Similarly to the technology pillars, there are four main pillars of an EA that make the price attractive and provide immediate cost savings:
– Rebate for existing perpetual licenses
– Rebate for the remainder of SWSS purchase
– 20% growth factor
– Lowered price of entry vs perpetual licenses
The rebate eliminates the double-dip scenario commonly encountered when switching licensing models. The same goes for getting a rebate on the residual on your existing SWSS (software and subscription services). These savings go directly to the bottom line of the Enterprise Agreement.
Next up is a significant offering of 20% free growth during the term of the contract. In simple terms, let’s say your initial contract is $300k over three years. Cisco will allow an expansion of your software utilization up to 60k of additional value at no charge during the term of your contract. An example: you have a collaboration plan and are adding 50 new users who will need Webex and calling.
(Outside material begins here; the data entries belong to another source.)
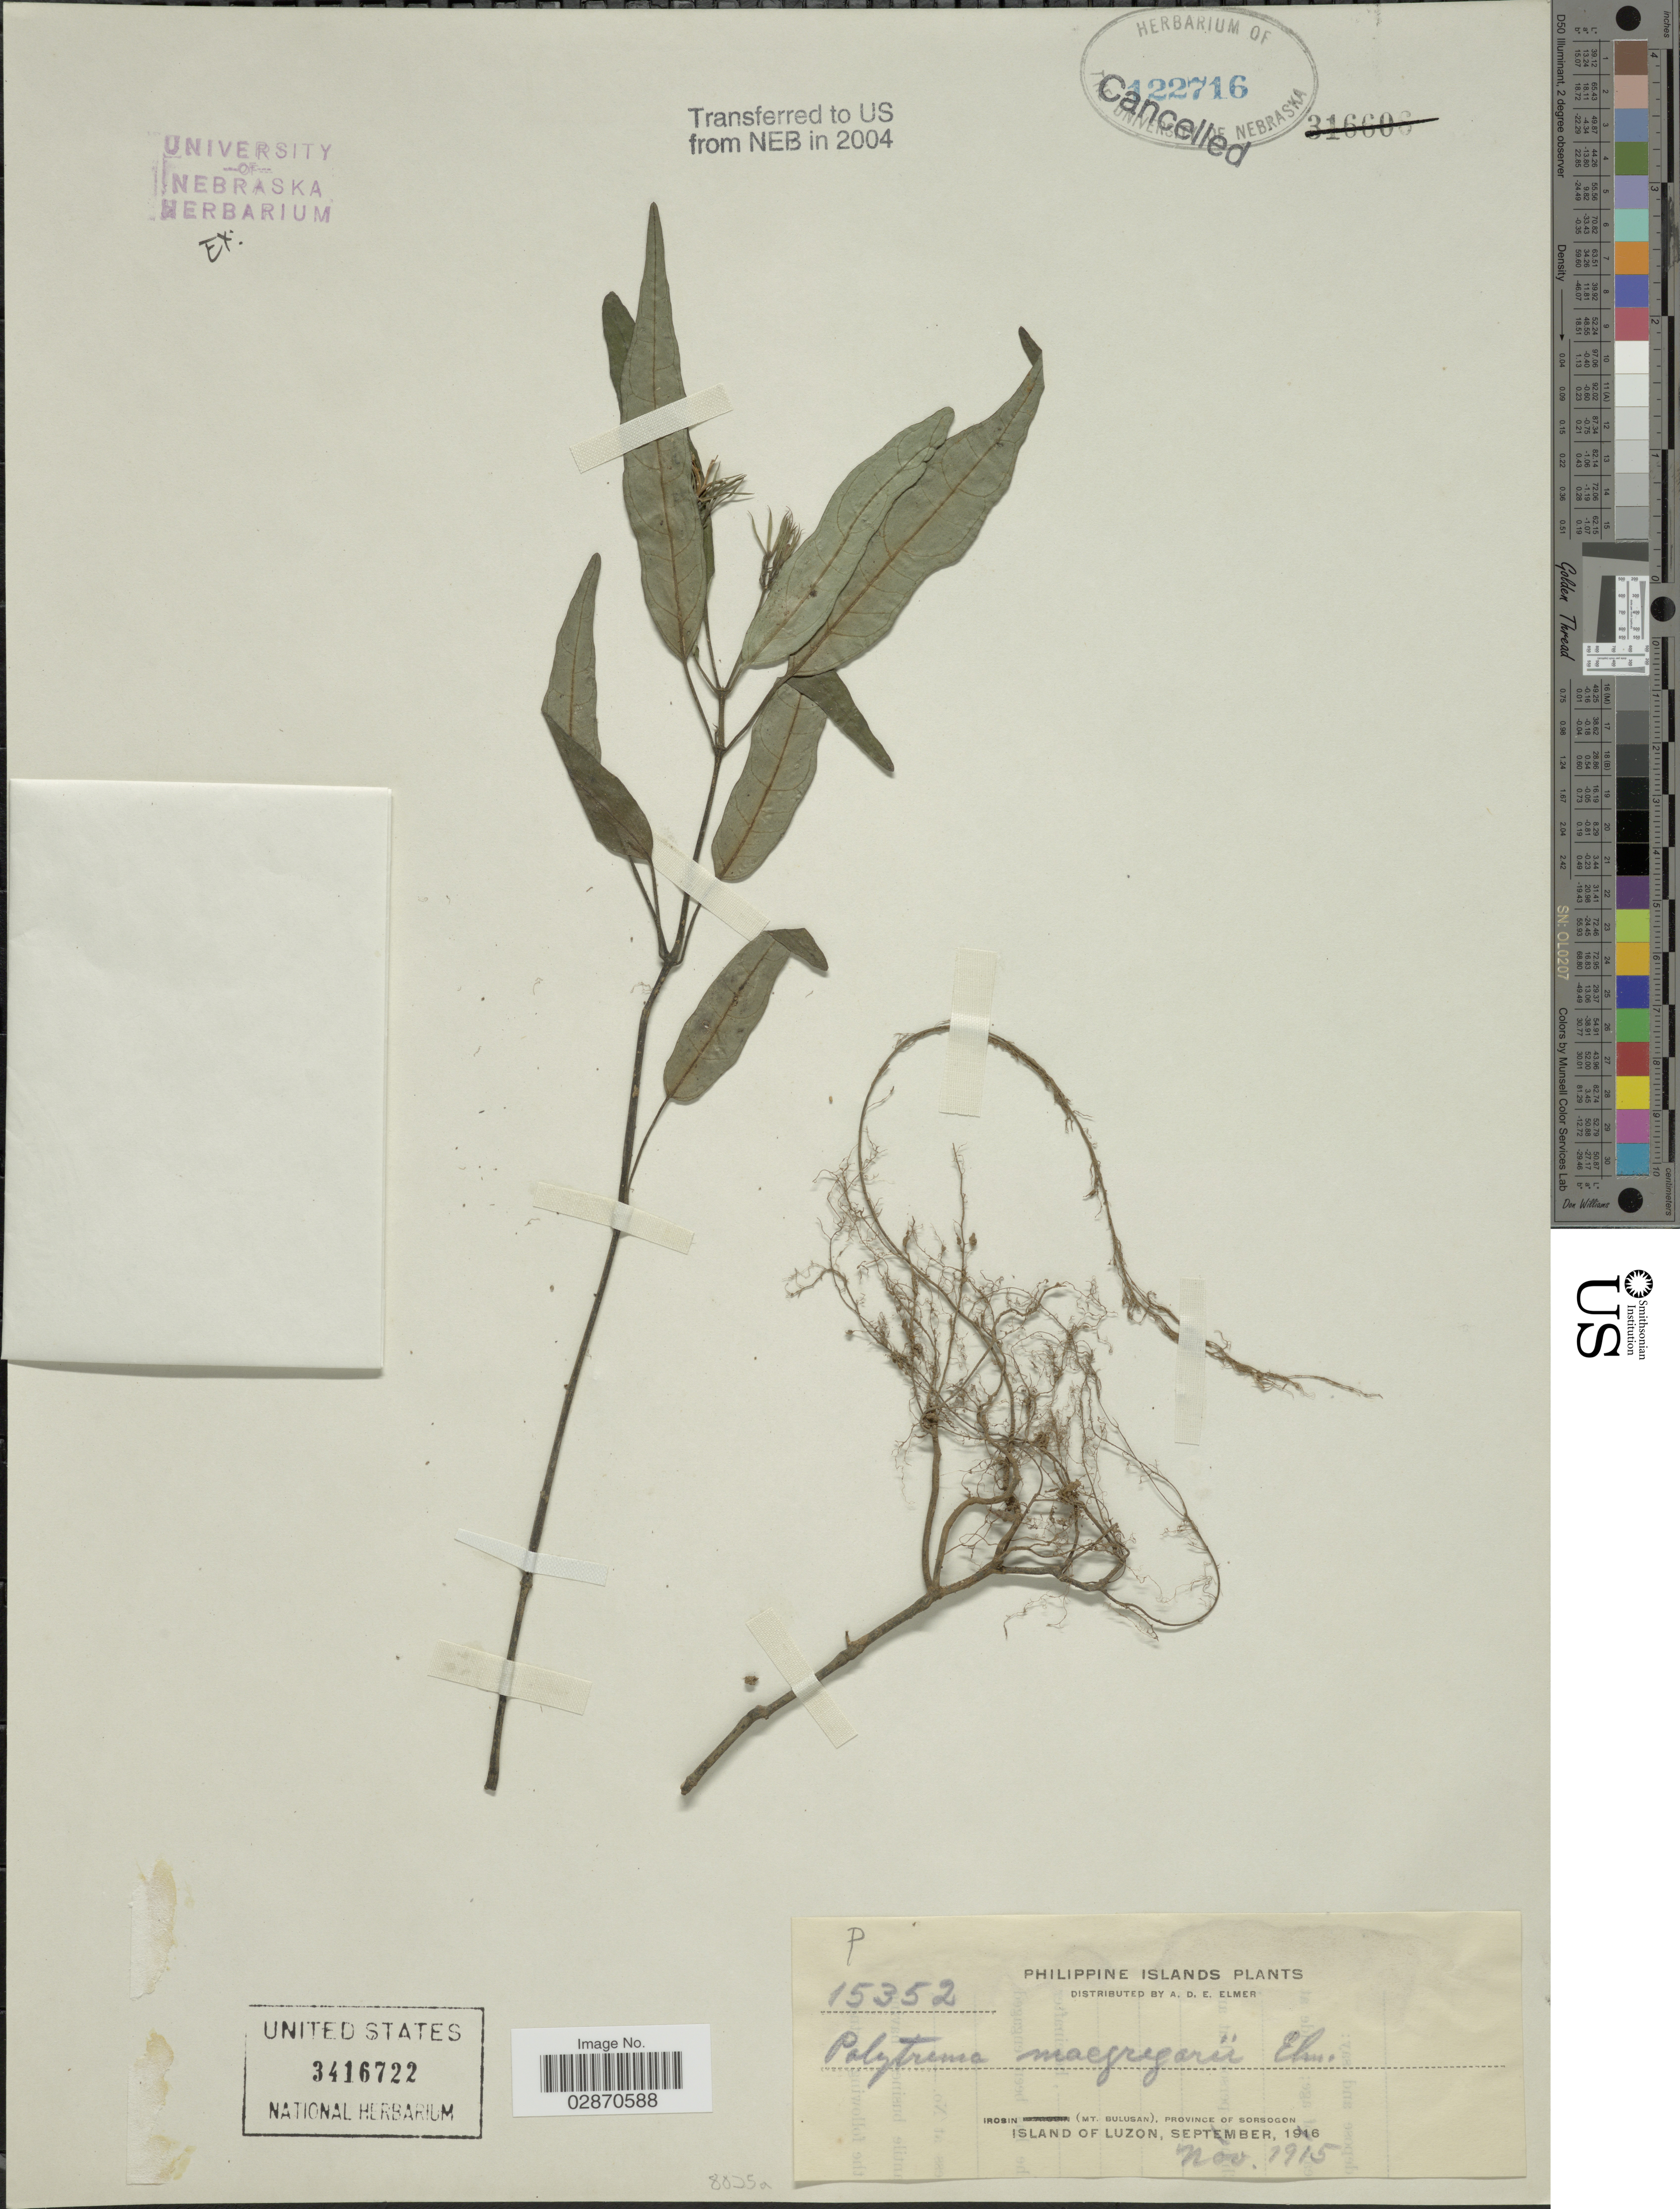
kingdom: Plantae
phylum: Tracheophyta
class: Magnoliopsida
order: Lamiales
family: Acanthaceae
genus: Polytrema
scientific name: Polytrema macgregorii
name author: Elmer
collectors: A. D. E. Elmer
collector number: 15352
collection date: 1915-11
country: Philippines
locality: Philippine Islands. Irosin (Mt. Bulusan), Province of Rosogon. Island of Luzon.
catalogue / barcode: US 3416722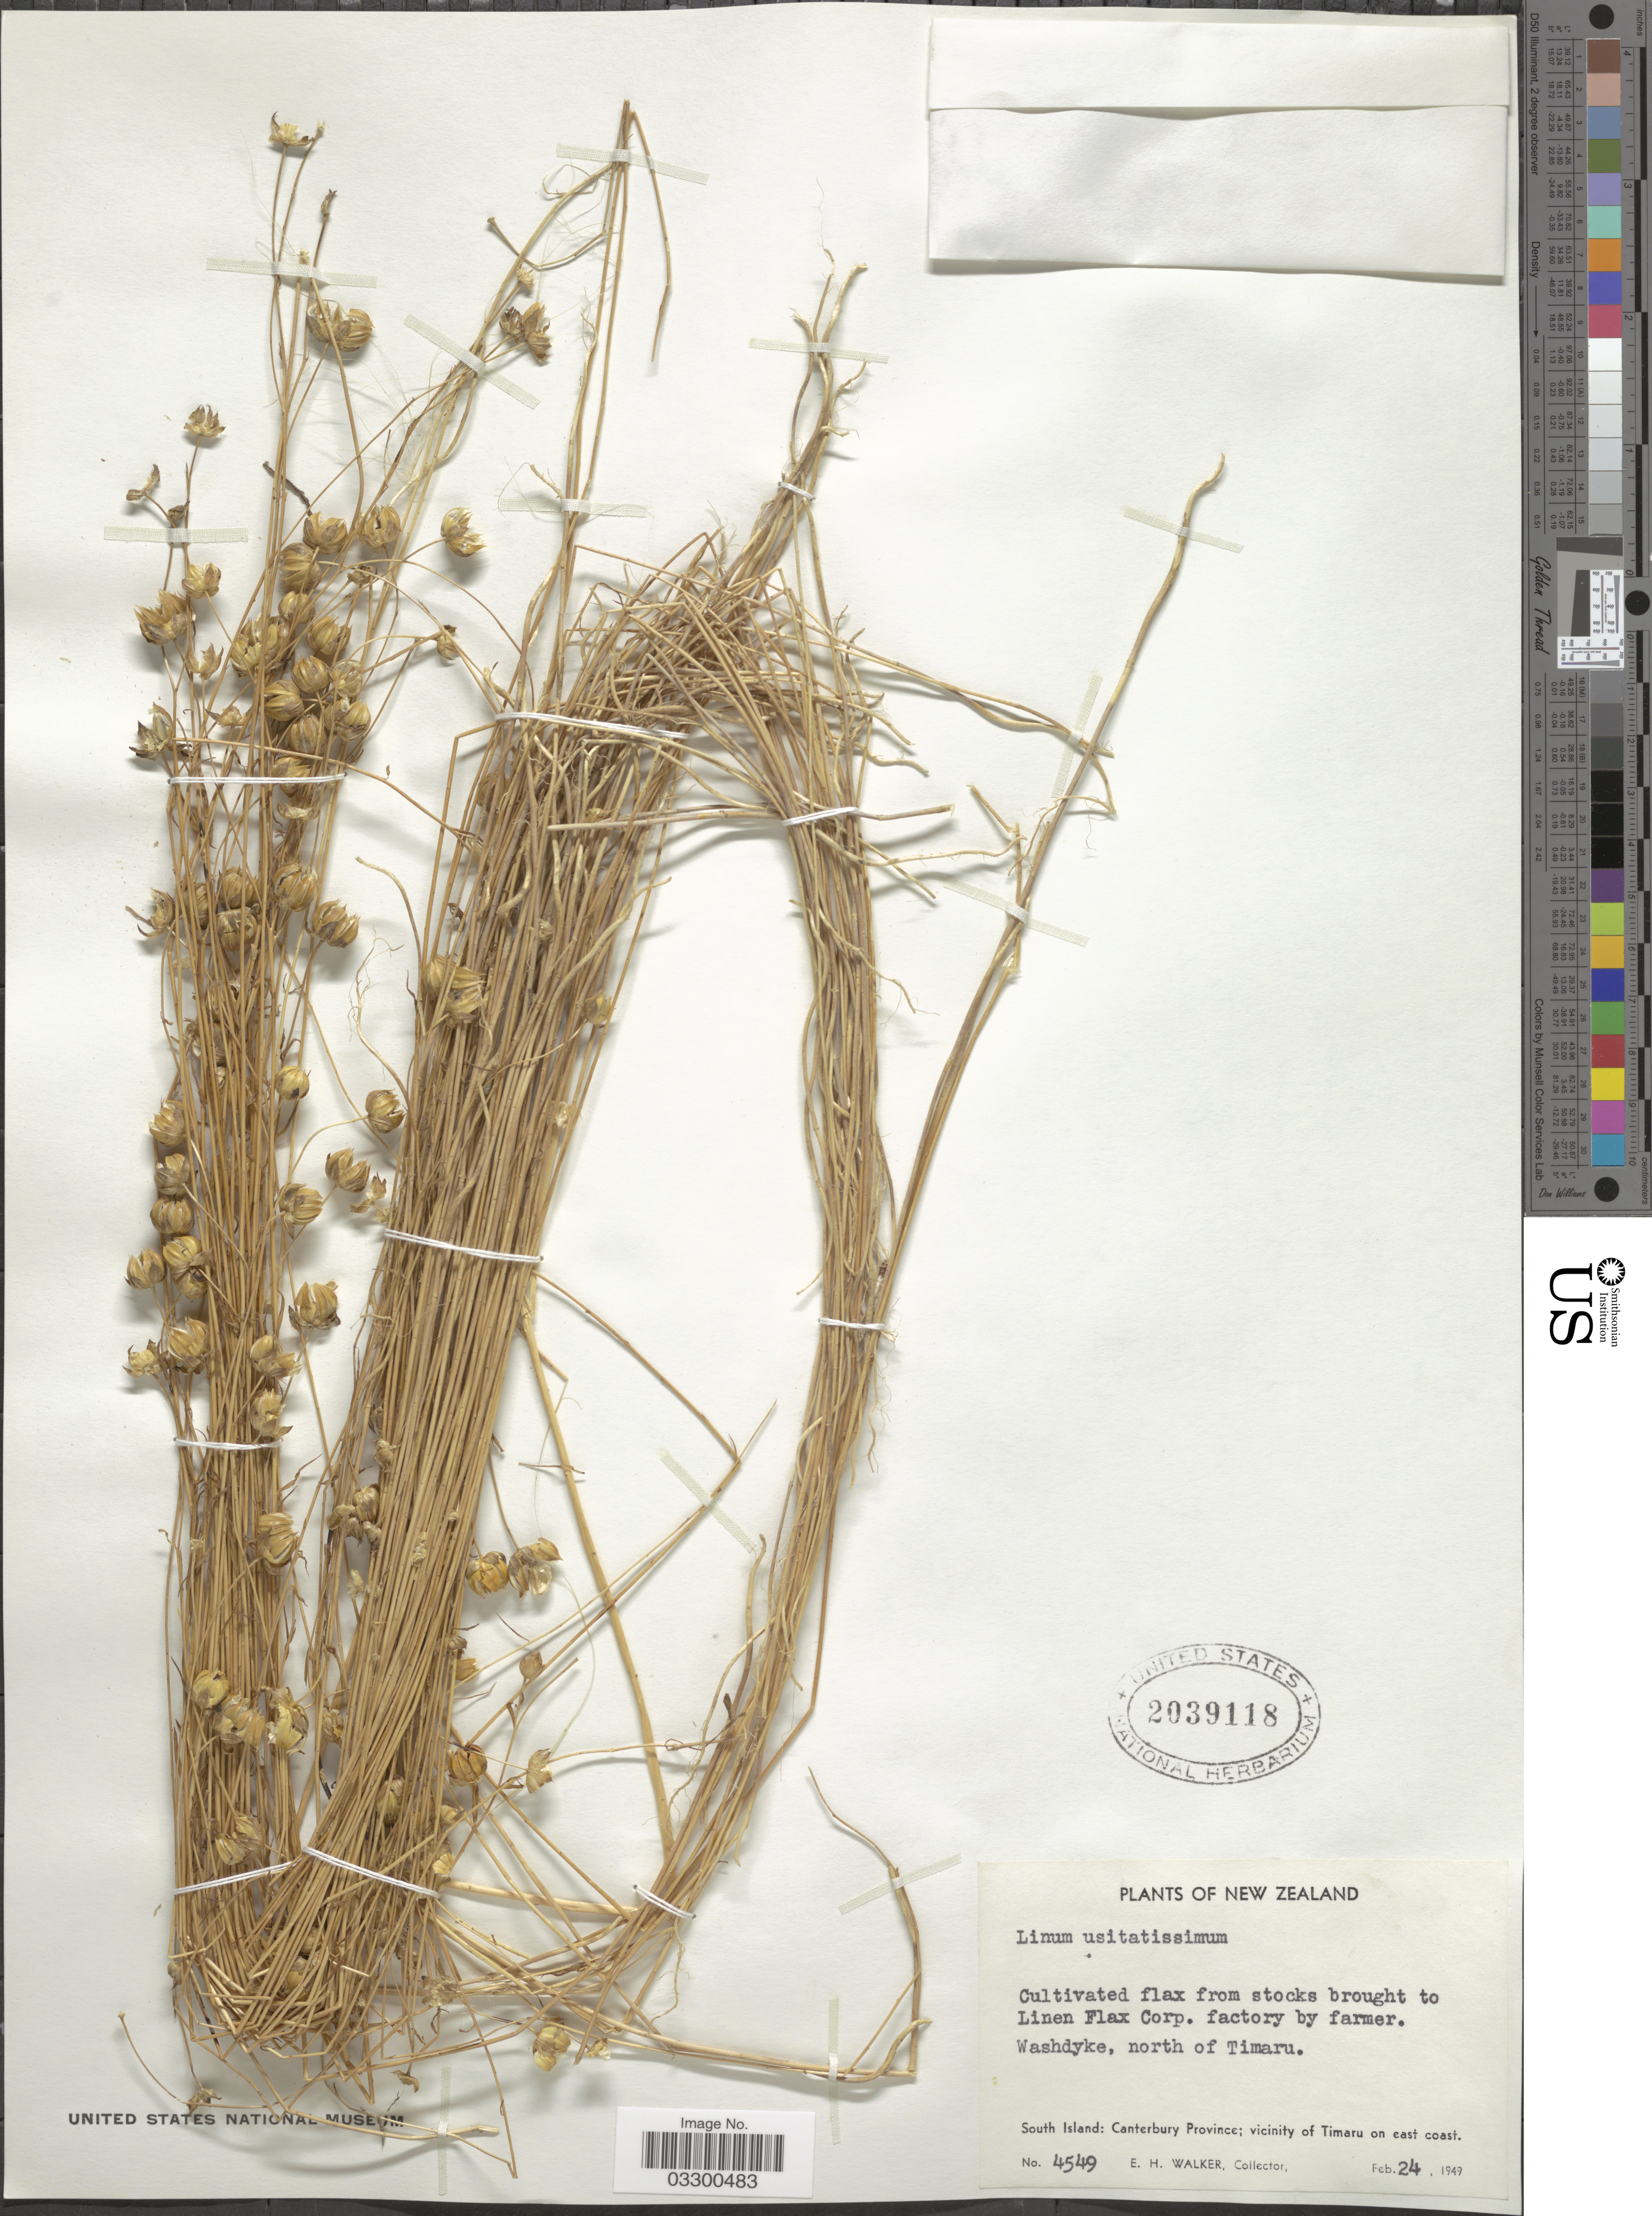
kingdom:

In this scenario, you can simply enable all those users without buying anything new or incurring a charge at any point during the length of the contract.
For fast-growing companies who exceed that 20% threshold, there’s good news. You only pay for what’s beyond the 20% and Cisco only charge you going forward once the annual review has taken place. To recycle the example above, if you had 100 additional users and you were 30% above your initial license count, at the time of the annual review, Cisco would charge an additional 10% going forward only! No charge back costs to account whatsoever. This concept is referred to as “True Forward.”
Finally, the cost per unit is just outright lower than buying the equivalent perpetual licensing and the software support associated. That’s a direct saving.